Thursday, March 4, 2010

Cancun?

My daughter is getting married. I'm very excited because we really like her fella and know that he is a great guy for both her and for Isaiah.

The problem??? Not really a problem, but something to take into consideration. The wedding is in Cancun. The locale totally excites me (never been anyplace like this) so I'm totally looking forward to the event but torn about the event, too.

Ron doesn't think he can go. He's not sure he'll feel good enough to even try to go although with his electric scooter, mobility would not be an issue. Ron is fine with me going without him and I would make sure that someone was able to stay with him. Amy wants at least one of her parents at her wedding and I would be the sole representative from her side of the family. They are only extending invitations to parents and siblings and none of Amy's can attend. Shaun's wife will be nearing delivery of baby #3 and Keith says he doesn't think he can afford to go. Her other siblings (Ron's children by first marriage) are also unable to go.

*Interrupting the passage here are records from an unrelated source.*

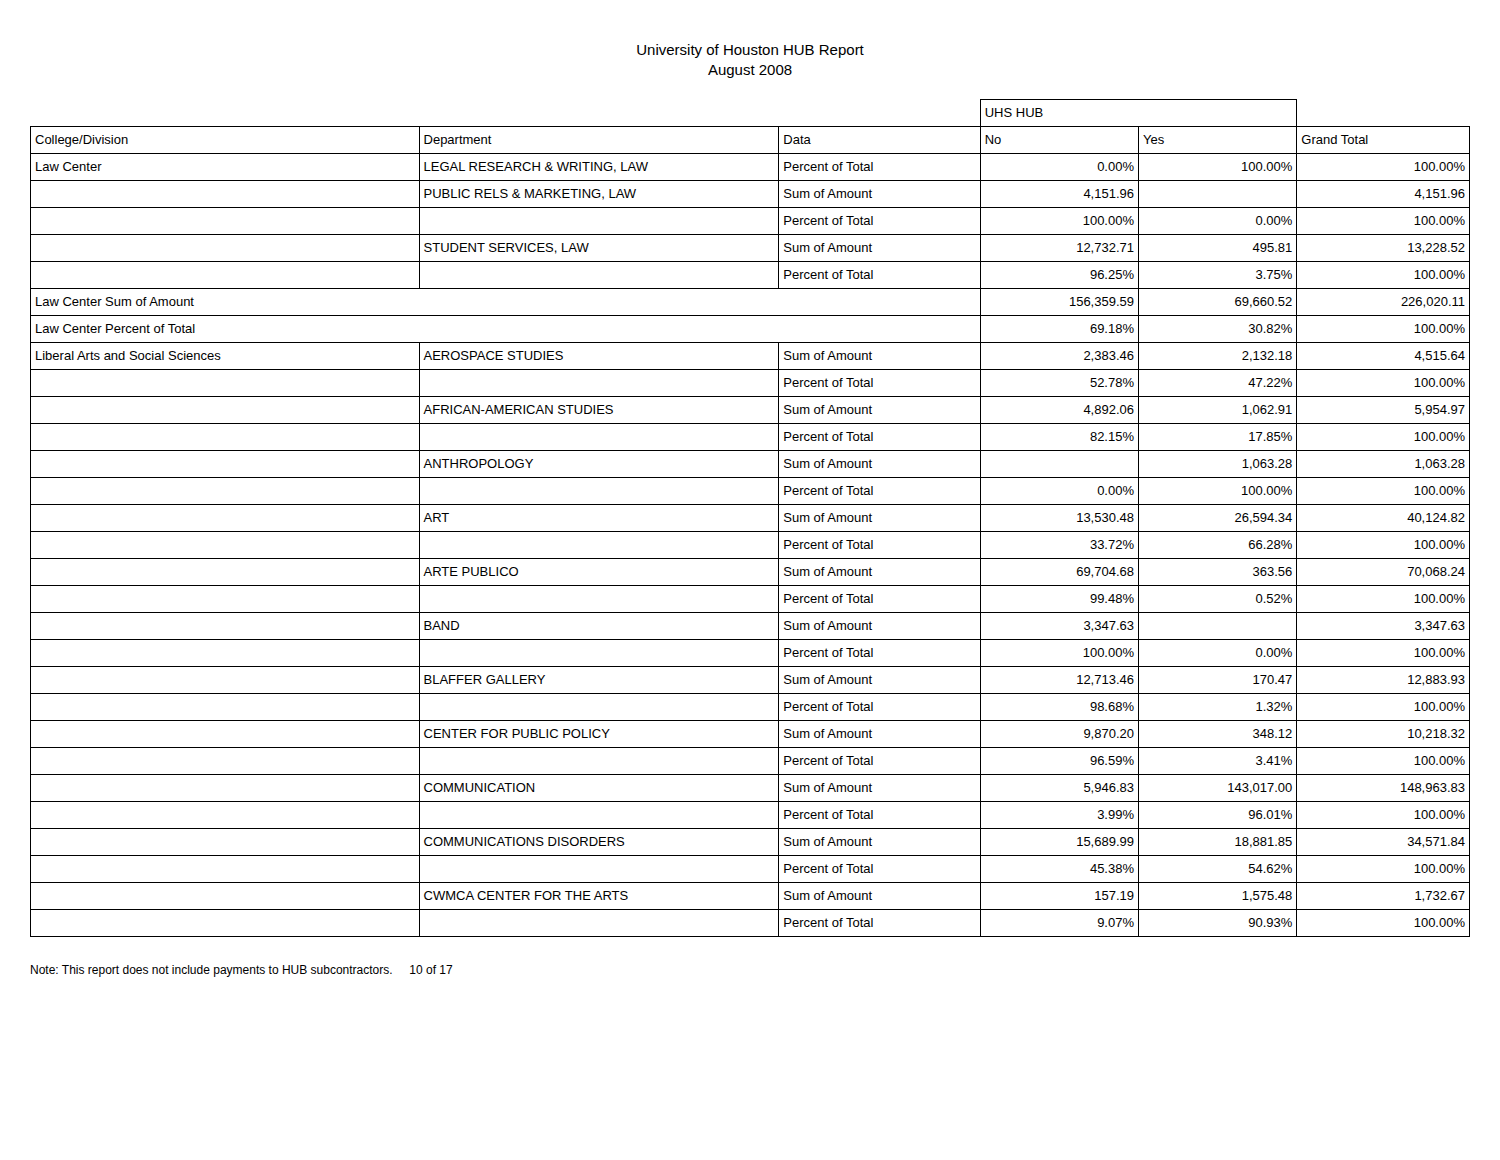University of Houston HUB Report
August 2008
| | | | UHS HUB | |
| --- | --- | --- | --- | --- |
| College/Division | Department | Data | No | Yes | Grand Total |
| Law Center | LEGAL RESEARCH & WRITING, LAW | Percent of Total | 0.00% | 100.00% | 100.00% |
| | PUBLIC RELS & MARKETING, LAW | Sum of Amount | 4,151.96 | | 4,151.96 |
| | | Percent of Total | 100.00% | 0.00% | 100.00% |
| | STUDENT SERVICES, LAW | Sum of Amount | 12,732.71 | 495.81 | 13,228.52 |
| | | Percent of Total | 96.25% | 3.75% | 100.00% |
| Law Center Sum of Amount | 156,359.59 | 69,660.52 | 226,020.11 |
| Law Center Percent of Total | 69.18% | 30.82% | 100.00% |
| Liberal Arts and Social Sciences | AEROSPACE STUDIES | Sum of Amount | 2,383.46 | 2,132.18 | 4,515.64 |
| | | Percent of Total | 52.78% | 47.22% | 100.00% |
| | AFRICAN-AMERICAN STUDIES | Sum of Amount | 4,892.06 | 1,062.91 | 5,954.97 |
| | | Percent of Total | 82.15% | 17.85% | 100.00% |
| | ANTHROPOLOGY | Sum of Amount | | 1,063.28 | 1,063.28 |
| | | Percent of Total | 0.00% | 100.00% | 100.00% |
| | ART | Sum of Amount | 13,530.48 | 26,594.34 | 40,124.82 |
| | | Percent of Total | 33.72% | 66.28% | 100.00% |
| | ARTE PUBLICO | Sum of Amount | 69,704.68 | 363.56 | 70,068.24 |
| | | Percent of Total | 99.48% | 0.52% | 100.00% |
| | BAND | Sum of Amount | 3,347.63 | | 3,347.63 |
| | | Percent of Total | 100.00% | 0.00% | 100.00% |
| | BLAFFER GALLERY | Sum of Amount | 12,713.46 | 170.47 | 12,883.93 |
| | | Percent of Total | 98.68% | 1.32% | 100.00% |
| | CENTER FOR PUBLIC POLICY | Sum of Amount | 9,870.20 | 348.12 | 10,218.32 |
| | | Percent of Total | 96.59% | 3.41% | 100.00% |
| | COMMUNICATION | Sum of Amount | 5,946.83 | 143,017.00 | 148,963.83 |
| | | Percent of Total | 3.99% | 96.01% | 100.00% |
| | COMMUNICATIONS DISORDERS | Sum of Amount | 15,689.99 | 18,881.85 | 34,571.84 |
| | | Percent of Total | 45.38% | 54.62% | 100.00% |
| | CWMCA CENTER FOR THE ARTS | Sum of Amount | 157.19 | 1,575.48 | 1,732.67 |
| | | Percent of Total | 9.07% | 90.93% | 100.00% |
Note: This report does not include payments to HUB subcontractors. 10 of 17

I want her to have the destination wedding of her dreams, especially since her first marriage was so bad and because I know that even though I had a lovely 2nd wedding myself, I've always wished that we had been able to do something or go somewhere special. I don't want her to wish for the next 25 years that they'd done the special trip. It's her day (and his) and they should do what they want and this will combine with a honeymoon trip for them. Amy has really sacrificed a lot to get to this point and she's done a great deal for Ron and I, so we are totally supportive of her decision to have a destination wedding/honeymoon combination.

If I don't go then Isaiah doesn't get to go and if he can't go, then she might as well get married by a justice of the peace here. That's not what she wants. Actually, she was married by a justice the first time and then had a "re-do" ceremony here a year later. She wants Isaiah to give her away and to have some really wonderful memories of the time. Granted, she can create wonderful memories for him here, too but I understand perfectly where she's coming from.

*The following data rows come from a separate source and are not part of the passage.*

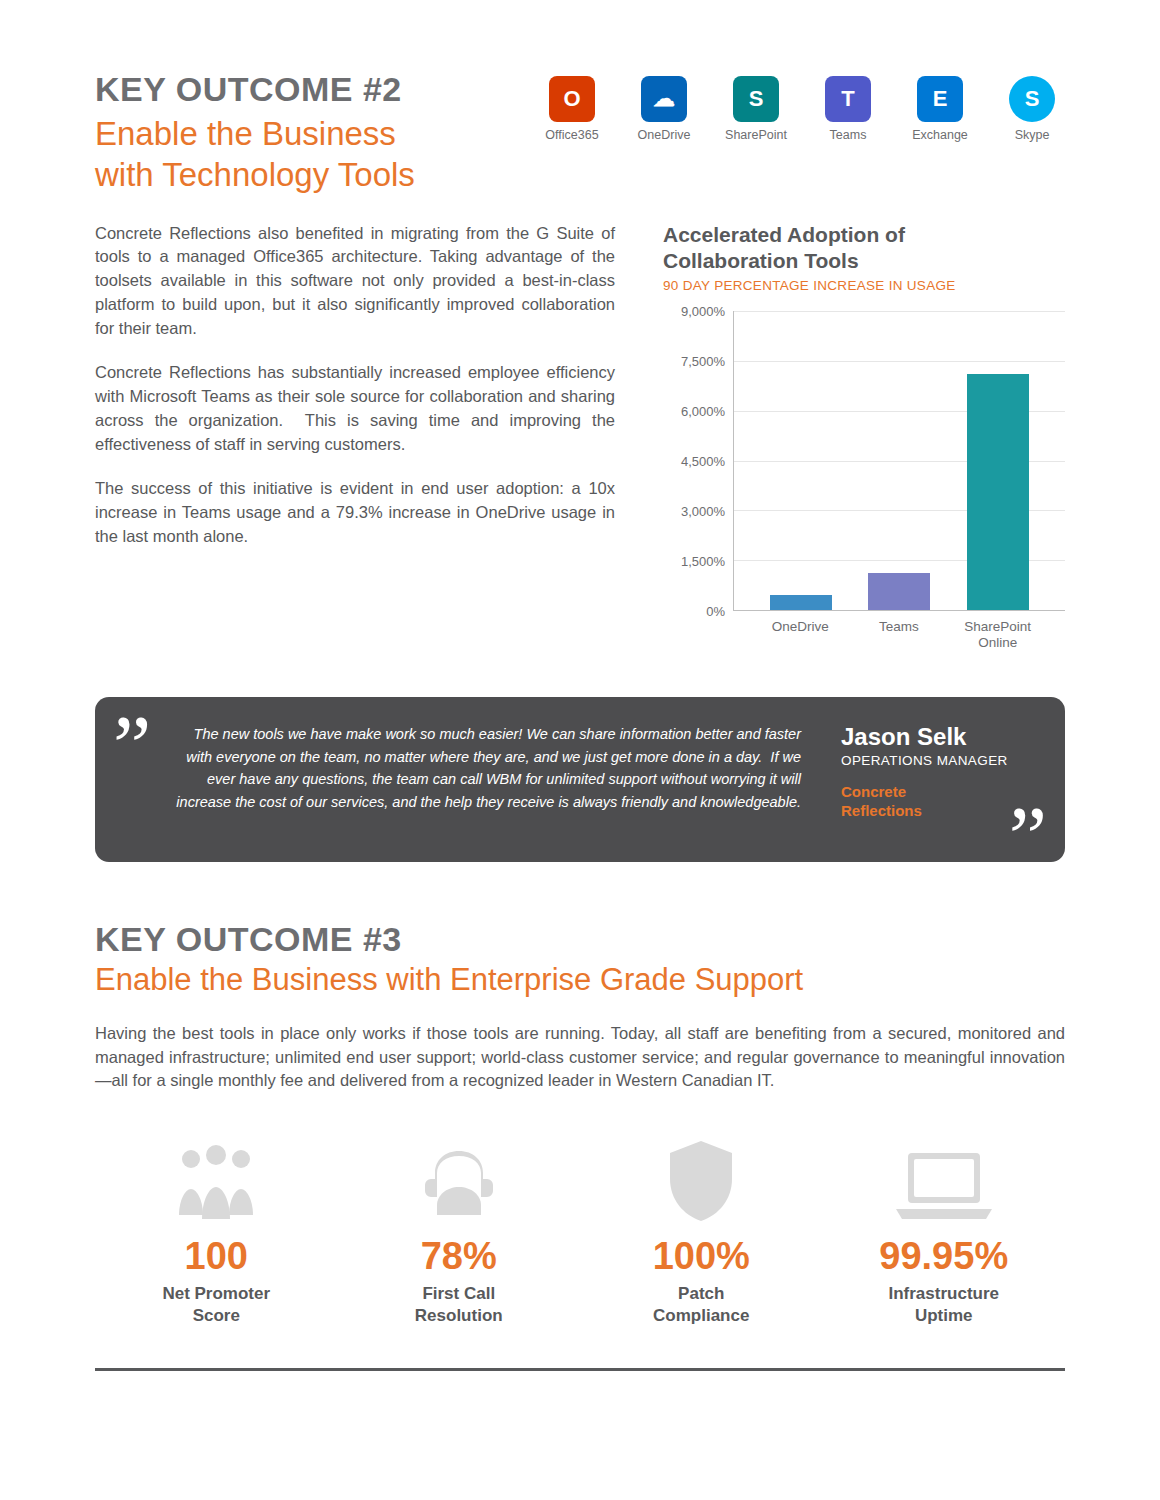KEY OUTCOME #2
Enable the Business
with Technology Tools
O
Office365
☁
OneDrive
S
SharePoint
T
Teams
E
Exchange
S
Skype
Concrete Reflections also benefited in migrating from the G Suite of tools to a managed Office365 architecture. Taking advantage of the toolsets available in this software not only provided a best-in-class platform to build upon, but it also significantly improved collaboration for their team.
Concrete Reflections has substantially increased employee efficiency with Microsoft Teams as their sole source for collaboration and sharing across the organization. This is saving time and improving the effectiveness of staff in serving customers.
The success of this initiative is evident in end user adoption: a 10x increase in Teams usage and a 79.3% increase in OneDrive usage in the last month alone.
Accelerated Adoption of
Collaboration Tools
90 DAY PERCENTAGE INCREASE IN USAGE
9,000% 7,500% 6,000% 4,500% 3,000% 1,500% 0%
OneDrive
Teams
SharePoint
Online
” ”
The new tools we have make work so much easier! We can share information better and faster with everyone on the team, no matter where they are, and we just get more done in a day. If we ever have any questions, the team can call WBM for unlimited support without worrying it will increase the cost of our services, and the help they receive is always friendly and knowledgeable.
Jason Selk
OPERATIONS MANAGER
Concrete
Reflections
KEY OUTCOME #3
Enable the Business with Enterprise Grade Support
Having the best tools in place only works if those tools are running. Today, all staff are benefiting from a secured, monitored and managed infrastructure; unlimited end user support; world-class customer service; and regular governance to meaningful innovation—all for a single monthly fee and delivered from a recognized leader in Western Canadian IT.
100
Net Promoter
Score
78%
First Call
Resolution
100%
Patch
Compliance
99.95%
Infrastructure
Uptime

So, we will bat it around. I can reserve for Ron, too and buy trip insurance. If he is unable to travel then I will get our money back. I am not certain how much it will take to reserve the trip but between my children and I, we will get it done.

4 comments:

SkippyMom said...

These are such hard choices - I cannot imagine. My concern with Ron going [he is being very gracious] is how worn out are you going to be travelling that far and taking care of him [I know he wouldn't want to wear you out. Since I just got my wheelchair I can feel how much more my family has to do for me and I hate it]

I know it would be wonderful to go but honestly? A second wedding at a far off destination that is quite costly is for the bride and groom - I know it would be wonderful for your daughter for you to be there, but sometimes life intercedes and she has made her choice - it is a hard one for you to accomodate.

I guess what I mean is if it was so important for my Mom to be with me on my wedding day and she had obstacles that were hard to overcome than I would be picking another venue.

That sounds harsh doesn't it? I am sorry, I don't mean it to be - honestly. I just think that you are more important than a beach wedding. She can still go to Cancun for her honeymoon and take wedding shots on the beach.

Teresa said...

Nah - not harsh at all. Reality is sometimes a hard pill to swallow. I didn't realize I had published that post yet because I wasn't quite finished with it. LOL - I went back and did some editing so it didn't sound so abrupt.

Ron's scooter is electric, so mobility isn't an issue. He's more afraid of the heat and not knowing what to do once he's there. If Amy hadn't sacrificed so much for us and done so much for us in the past few years, I may not be as eager for her to do it this way. But, I totally understand where she's coming from and what she wants to create from this. My oldest son has volunteered to assist with finances if we need them, so that is very nice.

My children are pretty amazing and very generous to their parents. Their generosity to others is also very admirable.

Nancy said...

This must be hard, but I think if you can swing the trip that you should go. My daughter wanted a destination wedding, but we decided to have a small one with all of the family in her home town. I felt she had always dreamed of the big wedding day. In retrospect it would probably have been just as nice with only the immediate family and a destination wedding. Next daughter - we will do it her way, all the way.

Teresa said...

Looks like Cancun is off, thanks to drug lords and violence that is running rampant in the country. My daughter just isn't comfortable putting everyone in potentially harm's way even though the wedding coordinator assures her that it's not spilling over into the resorts...

That's why 12 people were killed at Acapulco last weekend. No thanks - she'll find something else.